According to its own statements, the government plans to subject miners to standard electricity tax rates, abolishing the policy of preferential tax treatment in order to generate additional revenue of NOK 150 million ($ 14,6 million) for this year and another NOK 110 million ($ 10,3 million) in 2023.

We are in a completely different situation in the power market now than when the reduced rate for data centers was introduced in 2016. In many places, the supply of power is now under pressure, which causes prices to rise. At the same time, we are seeing an increase in cryptocurrency mining in Norway. We need this power for the community.
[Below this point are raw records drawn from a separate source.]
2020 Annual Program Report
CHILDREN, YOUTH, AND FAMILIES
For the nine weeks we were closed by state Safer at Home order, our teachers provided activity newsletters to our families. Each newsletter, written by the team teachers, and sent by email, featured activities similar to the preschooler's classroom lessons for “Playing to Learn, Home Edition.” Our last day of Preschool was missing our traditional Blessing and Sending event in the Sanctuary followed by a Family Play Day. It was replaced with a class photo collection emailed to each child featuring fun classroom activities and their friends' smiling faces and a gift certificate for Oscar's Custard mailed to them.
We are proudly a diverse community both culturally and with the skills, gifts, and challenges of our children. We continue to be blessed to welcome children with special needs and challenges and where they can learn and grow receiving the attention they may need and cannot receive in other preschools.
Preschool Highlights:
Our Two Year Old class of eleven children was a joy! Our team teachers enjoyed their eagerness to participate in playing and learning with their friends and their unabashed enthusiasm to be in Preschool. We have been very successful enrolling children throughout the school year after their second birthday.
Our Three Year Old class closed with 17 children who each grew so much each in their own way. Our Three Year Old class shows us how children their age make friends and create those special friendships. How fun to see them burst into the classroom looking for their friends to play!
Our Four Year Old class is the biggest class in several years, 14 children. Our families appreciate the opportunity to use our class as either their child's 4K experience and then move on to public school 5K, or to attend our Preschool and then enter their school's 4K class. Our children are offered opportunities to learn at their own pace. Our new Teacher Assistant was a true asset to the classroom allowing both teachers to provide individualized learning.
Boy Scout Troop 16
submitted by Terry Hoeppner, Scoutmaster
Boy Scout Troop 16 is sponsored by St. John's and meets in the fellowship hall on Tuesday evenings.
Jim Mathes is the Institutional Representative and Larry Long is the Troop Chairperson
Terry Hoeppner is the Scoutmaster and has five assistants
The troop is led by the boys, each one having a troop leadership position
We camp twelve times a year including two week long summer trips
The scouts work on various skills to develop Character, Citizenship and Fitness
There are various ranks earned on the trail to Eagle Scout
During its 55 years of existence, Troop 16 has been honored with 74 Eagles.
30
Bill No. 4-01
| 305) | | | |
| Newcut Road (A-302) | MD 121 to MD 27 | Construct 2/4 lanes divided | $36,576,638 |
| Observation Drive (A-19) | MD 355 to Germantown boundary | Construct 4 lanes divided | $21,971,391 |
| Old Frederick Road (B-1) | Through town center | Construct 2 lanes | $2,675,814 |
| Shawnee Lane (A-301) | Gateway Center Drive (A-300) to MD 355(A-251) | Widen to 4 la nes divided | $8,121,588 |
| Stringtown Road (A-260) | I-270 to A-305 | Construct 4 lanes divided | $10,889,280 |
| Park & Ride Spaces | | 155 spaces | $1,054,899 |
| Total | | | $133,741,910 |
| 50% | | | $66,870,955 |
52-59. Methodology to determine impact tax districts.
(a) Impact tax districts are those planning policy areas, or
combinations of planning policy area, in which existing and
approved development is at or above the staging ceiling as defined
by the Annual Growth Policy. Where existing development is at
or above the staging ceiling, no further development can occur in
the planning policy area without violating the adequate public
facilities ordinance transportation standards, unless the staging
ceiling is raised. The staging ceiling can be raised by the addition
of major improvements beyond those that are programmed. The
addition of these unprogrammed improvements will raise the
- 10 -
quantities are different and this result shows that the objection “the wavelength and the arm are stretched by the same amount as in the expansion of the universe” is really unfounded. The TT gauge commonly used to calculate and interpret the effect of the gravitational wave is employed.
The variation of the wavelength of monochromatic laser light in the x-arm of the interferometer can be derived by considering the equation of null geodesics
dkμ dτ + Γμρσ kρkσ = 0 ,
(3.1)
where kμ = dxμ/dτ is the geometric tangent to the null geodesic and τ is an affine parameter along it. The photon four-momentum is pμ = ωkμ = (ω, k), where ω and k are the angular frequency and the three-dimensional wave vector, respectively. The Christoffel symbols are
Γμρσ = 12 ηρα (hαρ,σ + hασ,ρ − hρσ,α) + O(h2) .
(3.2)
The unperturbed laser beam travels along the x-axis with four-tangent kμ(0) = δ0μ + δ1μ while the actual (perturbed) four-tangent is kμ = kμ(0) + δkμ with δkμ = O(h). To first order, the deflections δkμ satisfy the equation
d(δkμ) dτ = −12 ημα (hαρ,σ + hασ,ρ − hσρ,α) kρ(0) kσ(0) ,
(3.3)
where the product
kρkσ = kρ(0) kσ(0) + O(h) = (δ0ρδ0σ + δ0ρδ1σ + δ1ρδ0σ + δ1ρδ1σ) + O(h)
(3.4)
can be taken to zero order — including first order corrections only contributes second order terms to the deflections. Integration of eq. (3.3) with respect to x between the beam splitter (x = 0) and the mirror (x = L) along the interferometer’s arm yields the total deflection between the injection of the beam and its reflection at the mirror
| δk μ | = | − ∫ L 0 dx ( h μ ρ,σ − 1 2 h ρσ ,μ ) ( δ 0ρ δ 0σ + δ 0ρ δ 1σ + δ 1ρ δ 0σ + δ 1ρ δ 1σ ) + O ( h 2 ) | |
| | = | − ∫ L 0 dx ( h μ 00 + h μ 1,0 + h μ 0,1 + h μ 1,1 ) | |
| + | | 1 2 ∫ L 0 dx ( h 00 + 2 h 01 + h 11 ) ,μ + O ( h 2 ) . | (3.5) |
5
Therefore, the government will discontinue the scheme,” explained Minister of Finance Trygve Slagsvold Vedum in the proposal.

According to the proposal, power for data centers will thus be subject to electricity tax according to general rates, in the same way as power for other service industries. At the moment, electricity rate for data centers in Norway is reduced at 0.546 øre per kWh (0.0056 krone), while the general tax rate on electricity is 15.41 øre pr Kwh, so the reduced tax is only 3.54% of the normal tax rate.

Previous investigations show that it is not practically possible to distinguish between power used for the extraction of cryptocurrency and other purposes in the data centres. If mining of cryptocurrency is to be subject to electricity tax at the normal rate, therefore, the reduced rate for power to data centers must be phased out in its entirety, the proposal states.